If you can make the failures of your characters sufficiently absurd, or even sufficiently prolific, your readers will know that they are being invited to laugh rather than cry. Most comedies are, in effect, little more than extended chronicles of failure and frustration, in which the hapless heroes are battered and bruised by the vicissitudes of fate but always bounce back. In many such accounts—examples abound in animated cartoons, The Hitch-Hiker’s Guide to the Galaxy and Terry Pratchett’s Discworld novels (whose most popular character is Death)—large-scale disasters and extraordinary acts of violence and cruelty are routinely made to seem funny, often deliberately emphasizing the thinness of the line which separates tragedy from comedy.
Many comedies confine the humiliations to which they subject their characters to the mid-sections of their stories, ultimately resolving their plots with conventional happy endings, but many are content to end with one more pratfall even more spectacular than all the rest. These variations serve to remind us that stories may serve several different functions, of which the ritual is merely the most common. Pain may be nasty, but it is vital to our well-being because it offers us warnings when we are in grave danger; were we incapable of feeling pain, recklessness would lead us quickly to destruction. We do need the feeling of uplift that is delivered by stories with happy endings, but we must also learn to cope with the fact that the stories we are constantly trying to discover or create in our real lives will continually run into difficulties.
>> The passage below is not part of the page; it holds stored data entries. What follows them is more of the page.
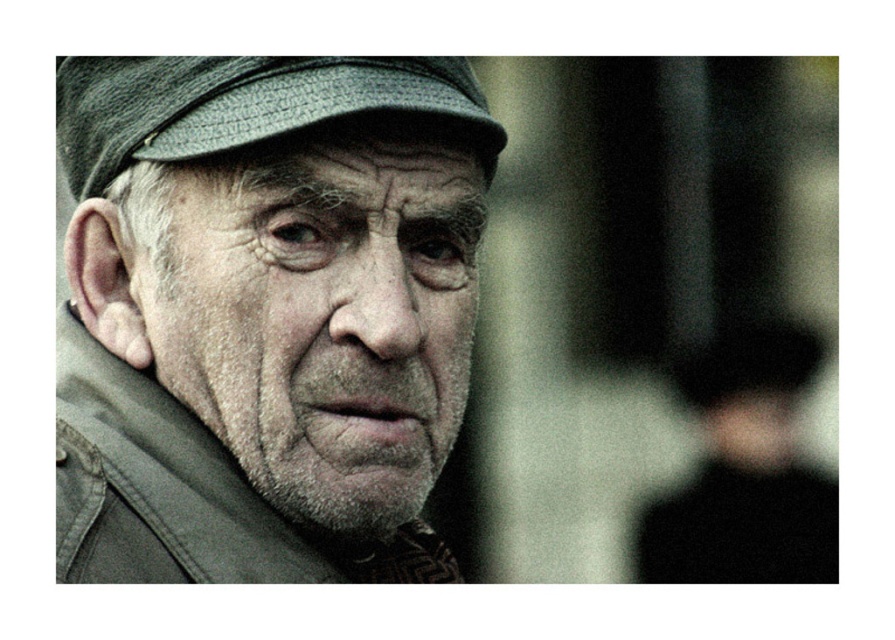
Which of these two, textured gray beret at upper left or black matte hat at right, stands taller?

Standing taller between the two is black matte hat at right.

Which is below, textured gray beret at upper left or black matte hat at right?

Positioned lower is black matte hat at right.

Is point (116, 141) in front of point (692, 556)?

That is True.

This screenshot has width=895, height=640. Identify the location of textured gray beret at upper left. (249, 106).

The width and height of the screenshot is (895, 640). What do you see at coordinates (320, 312) in the screenshot? I see `matte gray cap at center` at bounding box center [320, 312].

Is point (339, 326) positioned before point (788, 561)?

Yes, point (339, 326) is in front of point (788, 561).

At what (x,y) coordinates should I click in order to perform the action: click on matte gray cap at center. Please return your answer as a coordinate pair (x, y). The image size is (895, 640). Looking at the image, I should click on (320, 312).

Who is shorter, matte gray cap at center or textured gray beret at upper left?

With less height is textured gray beret at upper left.

Is point (454, 243) more distant than point (132, 68)?

Yes, it is.

You are a GUI agent. You are given a task and a screenshot of the screen. Output one action in this format:
    pyautogui.click(x=<x>, y=<y>)
    Task: Click on the matte gray cap at center
    
    Given the screenshot: What is the action you would take?
    pyautogui.click(x=320, y=312)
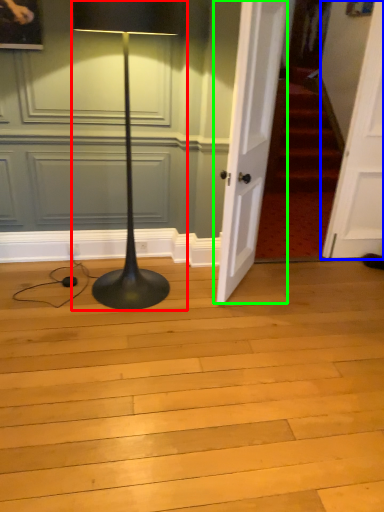
Question: Which object is positioned farthest from lamp (highlighted by a red box)? Select from door (highlighted by a blue box) and door (highlighted by a green box).

Choices:
 (A) door
 (B) door

Answer: (A)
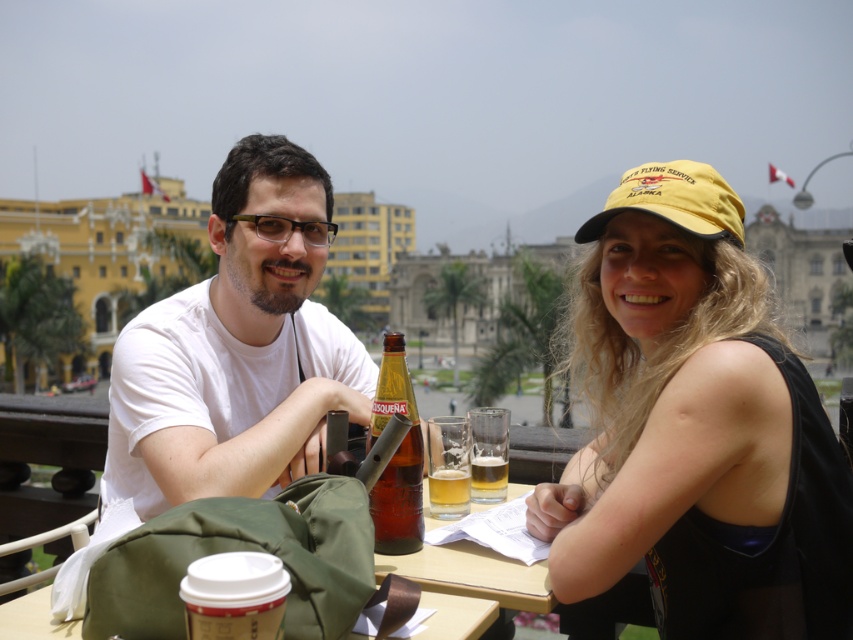
Question: Which of the following is the farthest from the observer?

Choices:
 (A) (468, 604)
 (B) (640, 412)
 (C) (498, 493)

Answer: (C)

Question: Can you confirm if white matte t-shirt at center is positioned to the right of brown glass bottle at center?

Choices:
 (A) no
 (B) yes

Answer: (B)

Question: Estimate the real-world distances between objects in this image. Which object is closer to the yellow fabric baseball cap at upper right?

Choices:
 (A) translucent glass beer at center
 (B) matte plastic cup at lower center
 (C) brown glass bottle at center

Answer: (A)

Question: Is matte plastic cup at lower center to the right of translucent glass at table center from the viewer's perspective?

Choices:
 (A) no
 (B) yes

Answer: (A)

Question: Estimate the real-world distances between objects in this image. Which object is farther from the translucent glass at table center?

Choices:
 (A) yellow fabric cap at upper right
 (B) white matte t-shirt at center

Answer: (A)

Question: Where is white matte t-shirt at center located in relation to translucent glass at table center in the image?

Choices:
 (A) left
 (B) right

Answer: (B)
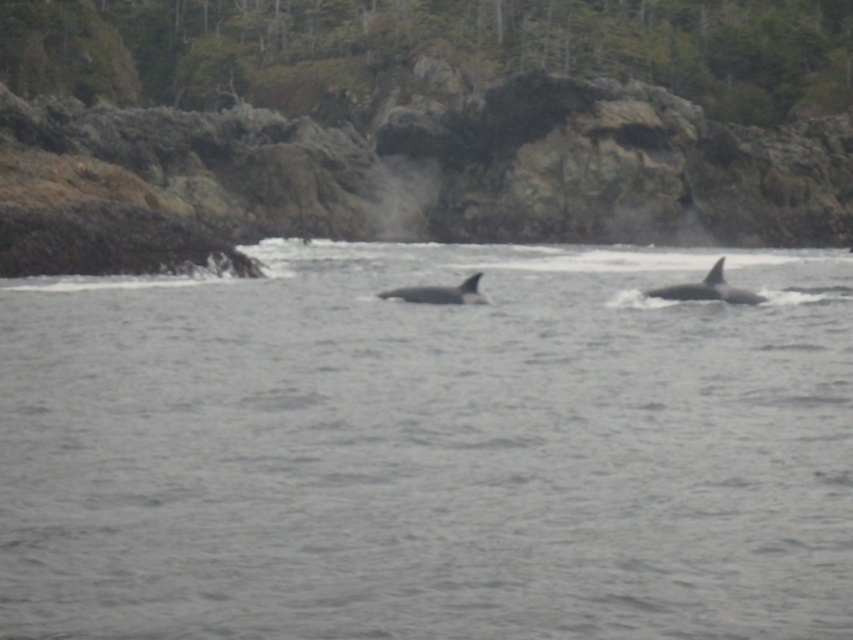
Question: Which object is positioned farthest from the black smooth whale at right?

Choices:
 (A) gray water at center
 (B) black smooth whale at center

Answer: (A)

Question: Where is black smooth whale at right located in relation to black smooth whale at center in the image?

Choices:
 (A) below
 (B) above

Answer: (B)

Question: Can you confirm if black smooth whale at right is positioned below black smooth whale at center?

Choices:
 (A) no
 (B) yes

Answer: (A)

Question: Which of the following is the closest to the observer?

Choices:
 (A) (432, 300)
 (B) (718, 259)

Answer: (B)

Question: Does gray water at center have a greater width compared to black smooth whale at center?

Choices:
 (A) no
 (B) yes

Answer: (B)

Question: Among these points, which one is nearest to the camera?

Choices:
 (A) (213, 492)
 (B) (477, 296)

Answer: (A)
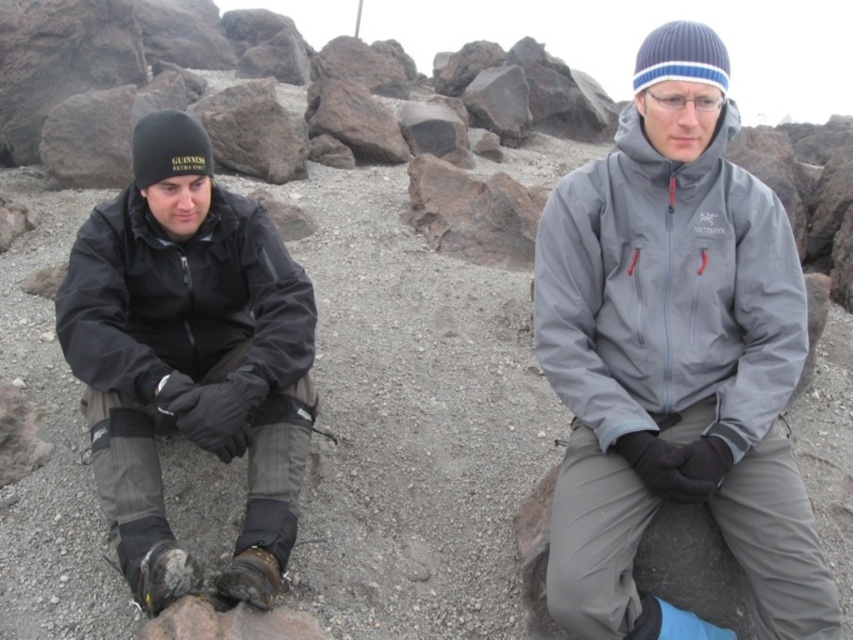
Question: Can you confirm if gray softshell jacket at center is smaller than black matte jacket at left?

Choices:
 (A) no
 (B) yes

Answer: (B)

Question: Is gray softshell jacket at center positioned at the back of black matte jacket at left?

Choices:
 (A) yes
 (B) no

Answer: (B)

Question: Among these objects, which one is nearest to the camera?

Choices:
 (A) gray softshell jacket at center
 (B) black matte jacket at left

Answer: (A)

Question: Is gray softshell jacket at center bigger than black matte jacket at left?

Choices:
 (A) yes
 (B) no

Answer: (B)

Question: Among these points, which one is nearest to the camera?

For this reason, while writers who always write stories with happy endings may earn the undying affection of their readers, writers who can turn their hand to tragedy may also earn their undying respect. Comedians can go either way; those who cultivate respect rather than affection are usually known as satirists. All these options are open to you, but it is worth bearing in mind that the legendary last words of the famous actor—“Dying is easy; comedy is hard”—only apply to stagecraft. For writers, tragedy and comedy are both difficult to contrive, by comparison with conventional happy endings.